The Shirakawa-go and neighboring Gokayama regions line the Shogawa River Valley in the remote mountains that span from Gifu to Toyama Prefectures. Declared a UNESCO world heritage site in 1995, they are famous for their traditional gassho-zukuri farmhouses, some of which are more than 250 years old.

The Gassho-style houses were built between the 17th century and the beginning of the 20th century.

The Historic Villages of Shirakawa-gō and Gokayama are one of Japan's UNESCO World Heritage Sites.

The Gasshō-zukuri style is characterized by a thatched and steeply slanting roof.  The gassho roof has a slope of about 60 degrees forming a nearly equilateral triangle. This steep pitch allows snow to slide off the roof easily.
The houses are large, with three to four storeys encompassed between the low eaves, and historically intended to house large extended families and a highly efficient space for a variety of industries. The roofs, made without nails, provided a large attic space used for cultivating silkworms.
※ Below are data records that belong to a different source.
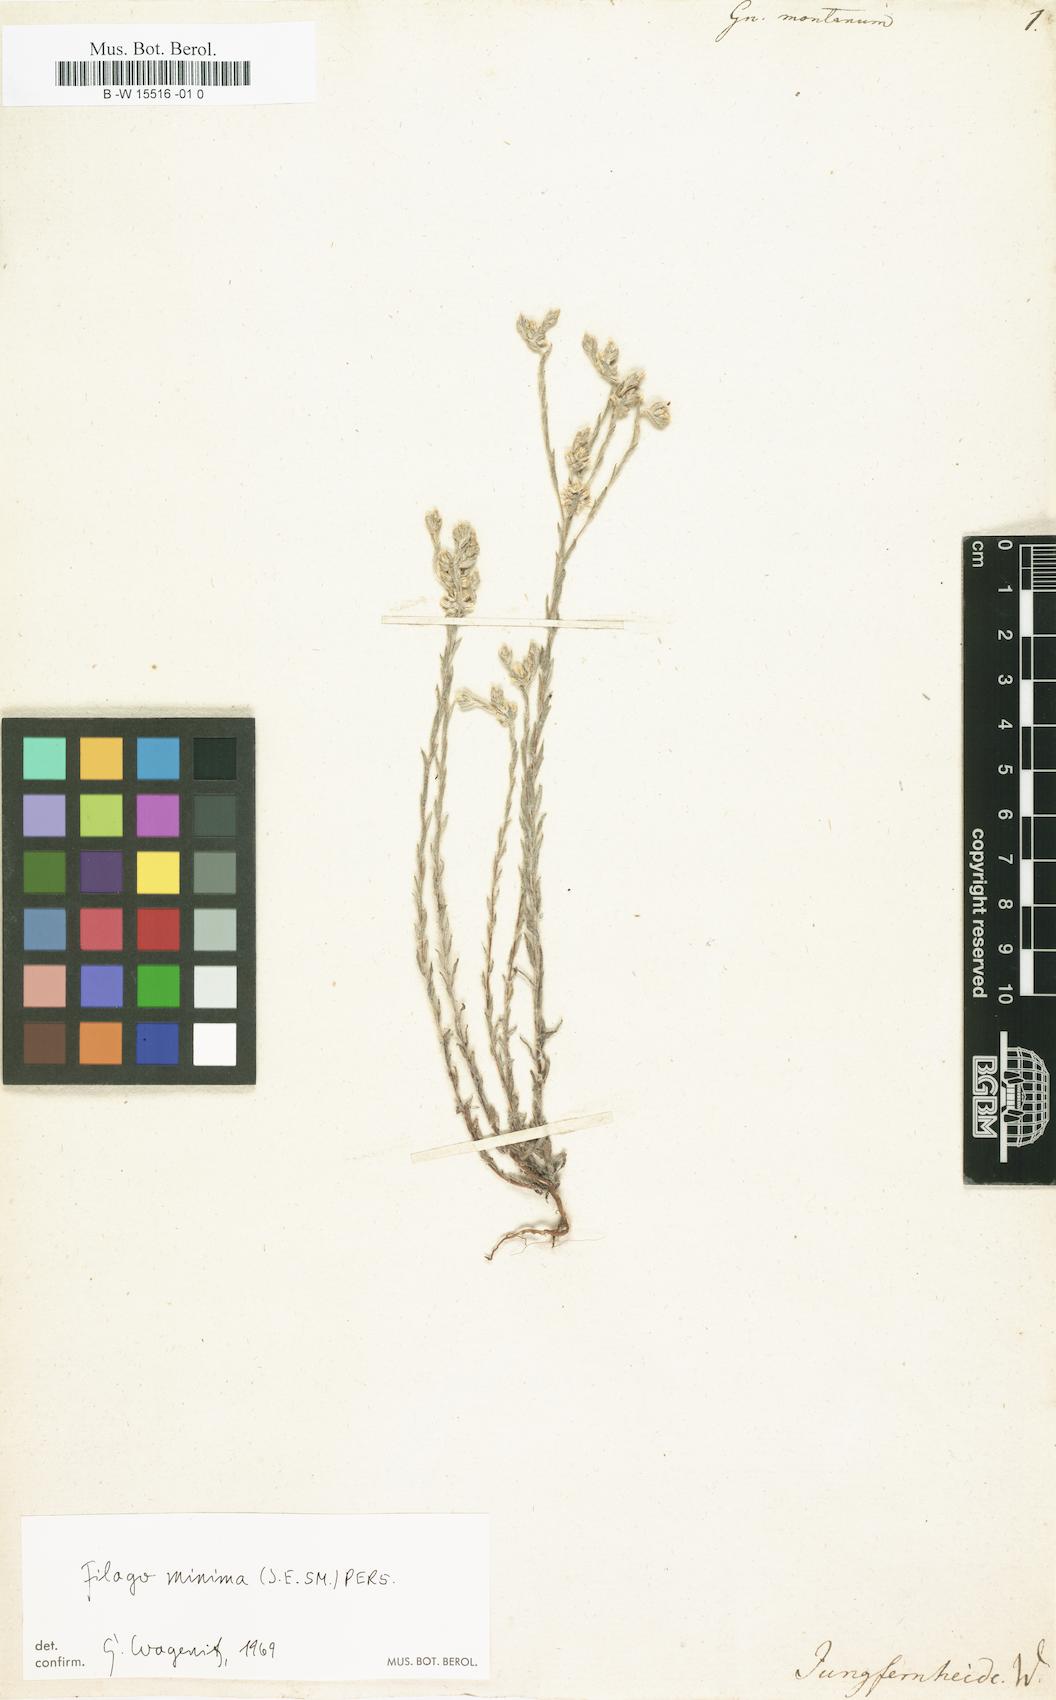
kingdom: Plantae
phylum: Tracheophyta
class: Magnoliopsida
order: Asterales
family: Asteraceae
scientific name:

Located in a mountainous region that was cut off from the rest of the world for a long period of time, these villages with their Gassho-style houses subsisted on the cultivation of mulberry trees and the rearing of silkworms up in the attic where the heat from the first floor, filled with people and activity, rises up.

These aren't typical Japanese farmhouses, but colossal 3 to 5-storey buildings with gigantic cedar pillars and beams held together with only hand-woven ropes, and covered with the signature 3-feet thick thatched roof. This style of architecture is known as Gassho-zukuri (literally "Praying-hands Construction"), as the steepness of the roof is said to resemble the pressing-together of the hands during a buddhist prayer.